Exporting Actions: The Right Way
Here’s my step-by-step process that I use every single time:
- Open the Actions panel (Window > Actions) and select the action set you want to export
- Right-click the action set and choose “Save Actions”
- Choose your location and name the file with
.atnextension—this matters for compatibility - Save it, then test it on a fresh Photoshop install before distributing
The .atn format is crucial. It’s the native Photoshop action file type, and it maintains all functionality across versions. I’ve seen people save actions as .atl (library) files, which work locally but create problems when shared.
One thing I always do: I test my exported actions on a different computer before declaring them “done.” This catches compatibility issues early. Recently, I discovered that actions referencing specific plugin paths won’t work on systems without those plugins—a lesson learned the hard way.
Handling Presets Separately
Photoshop presets (brushes, gradients, patterns) need different treatment than actions. They’re stored in separate files with their own extensions: .abr for brushes, .grd for gradients, .pat for patterns.
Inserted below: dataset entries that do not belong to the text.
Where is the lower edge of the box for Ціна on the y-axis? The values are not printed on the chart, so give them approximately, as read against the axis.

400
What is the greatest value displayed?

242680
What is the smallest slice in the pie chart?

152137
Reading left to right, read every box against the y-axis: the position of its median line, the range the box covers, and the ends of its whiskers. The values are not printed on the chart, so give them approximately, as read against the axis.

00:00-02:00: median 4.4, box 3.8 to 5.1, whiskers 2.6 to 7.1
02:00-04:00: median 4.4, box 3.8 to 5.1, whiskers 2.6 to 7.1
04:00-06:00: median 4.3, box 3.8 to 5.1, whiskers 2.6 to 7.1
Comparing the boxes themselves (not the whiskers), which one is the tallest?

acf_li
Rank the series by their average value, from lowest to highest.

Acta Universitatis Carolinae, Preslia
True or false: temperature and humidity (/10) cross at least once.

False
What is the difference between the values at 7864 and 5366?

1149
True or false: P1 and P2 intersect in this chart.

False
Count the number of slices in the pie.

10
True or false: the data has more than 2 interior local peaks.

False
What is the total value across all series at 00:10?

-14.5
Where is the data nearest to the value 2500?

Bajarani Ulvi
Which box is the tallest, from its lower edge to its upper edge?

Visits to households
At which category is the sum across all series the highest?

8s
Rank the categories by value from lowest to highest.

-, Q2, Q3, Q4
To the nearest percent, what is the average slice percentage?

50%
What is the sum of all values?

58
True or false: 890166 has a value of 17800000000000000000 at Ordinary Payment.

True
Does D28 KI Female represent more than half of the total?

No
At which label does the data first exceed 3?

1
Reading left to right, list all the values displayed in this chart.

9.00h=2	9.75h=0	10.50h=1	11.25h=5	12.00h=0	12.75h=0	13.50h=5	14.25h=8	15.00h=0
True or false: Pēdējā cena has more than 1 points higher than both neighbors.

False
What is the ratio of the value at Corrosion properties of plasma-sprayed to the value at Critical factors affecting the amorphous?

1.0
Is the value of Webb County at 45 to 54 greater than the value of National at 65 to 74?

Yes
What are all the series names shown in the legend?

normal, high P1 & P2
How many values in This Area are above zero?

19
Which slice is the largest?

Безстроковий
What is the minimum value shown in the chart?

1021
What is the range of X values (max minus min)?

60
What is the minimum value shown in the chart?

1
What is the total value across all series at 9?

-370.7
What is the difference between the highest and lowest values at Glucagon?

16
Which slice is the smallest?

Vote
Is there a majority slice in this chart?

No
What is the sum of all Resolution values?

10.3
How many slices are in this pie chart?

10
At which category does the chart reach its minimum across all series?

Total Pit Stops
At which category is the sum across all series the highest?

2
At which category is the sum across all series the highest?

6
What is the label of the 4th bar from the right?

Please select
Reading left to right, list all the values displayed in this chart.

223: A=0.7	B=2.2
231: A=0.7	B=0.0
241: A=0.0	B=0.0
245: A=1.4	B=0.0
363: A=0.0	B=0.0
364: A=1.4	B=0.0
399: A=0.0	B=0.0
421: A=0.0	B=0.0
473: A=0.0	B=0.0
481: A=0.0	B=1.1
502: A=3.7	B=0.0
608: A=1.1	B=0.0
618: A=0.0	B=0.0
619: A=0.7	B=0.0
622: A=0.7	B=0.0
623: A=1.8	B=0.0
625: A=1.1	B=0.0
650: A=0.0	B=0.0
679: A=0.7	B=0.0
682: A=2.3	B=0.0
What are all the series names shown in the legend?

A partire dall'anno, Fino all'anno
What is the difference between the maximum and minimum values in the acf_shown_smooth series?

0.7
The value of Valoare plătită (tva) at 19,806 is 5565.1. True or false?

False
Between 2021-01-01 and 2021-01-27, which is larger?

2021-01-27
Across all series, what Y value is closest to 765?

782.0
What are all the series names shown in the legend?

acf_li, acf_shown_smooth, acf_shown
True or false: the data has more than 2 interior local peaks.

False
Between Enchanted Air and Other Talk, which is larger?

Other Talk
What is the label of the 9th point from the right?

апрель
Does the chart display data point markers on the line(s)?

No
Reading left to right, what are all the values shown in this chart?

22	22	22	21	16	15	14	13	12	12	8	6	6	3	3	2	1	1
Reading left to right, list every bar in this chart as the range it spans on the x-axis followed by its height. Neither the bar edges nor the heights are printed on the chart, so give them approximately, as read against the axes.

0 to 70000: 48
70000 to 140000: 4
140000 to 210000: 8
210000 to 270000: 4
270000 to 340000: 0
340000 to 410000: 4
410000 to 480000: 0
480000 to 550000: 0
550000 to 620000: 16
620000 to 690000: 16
If your action uses a custom brush or gradient, exporting just the action won’t help—you need to package both together. I typically create a folder structure like this:
My-Action-Bundle/
├── Actions/
│ └── MyActions.atn
├── Brushes/
│ └── CustomBrushes.abr
└── README.txt
This approach makes it crystal clear what needs to go where during installation. It’s a small organizational detail that dramatically improves the user experience.
Creating Shareable Workflow Bundles
When I’m exporting entire workflows (multiple actions + presets + instructions), I use a more comprehensive approach:
Document everything in a README file. Include Photoshop version requirements, any dependencies, and installation instructions. I can’t overstate how many people skip this and then get support emails from frustrated users.
Use a consistent naming convention. I prefix everything with the date and version number: 2024-01-WorkflowName-v1.2. This prevents confusion when updates happen.
Test across different Photoshop versions if your workflow will be distributed. Older actions might not function identically in newer versions due to API changes—I’ve discovered this the hard way more times than I’d like to admit.
Export Settings Worth Double-Checking
Before finalizing any export, I verify:
- Color Space Compatibility: Actions referencing specific color spaces might behave differently on systems using different settings
- Plugin Dependencies: If your action relies on third-party filters, document this explicitly
- Path References: Avoid actions that reference absolute file paths—use relative paths instead
My Final Recommendation
Start with Photoshop’s built-in export tools rather than third-party solutions. They’re reliable and maintain the highest compatibility. However, if you’re distributing widely, consider packaging everything in a compressed folder with clear documentation.
The time you invest in proper export workflows now saves you—and everyone using your actions—frustration down the road. That’s the kind of optimization that actually matters.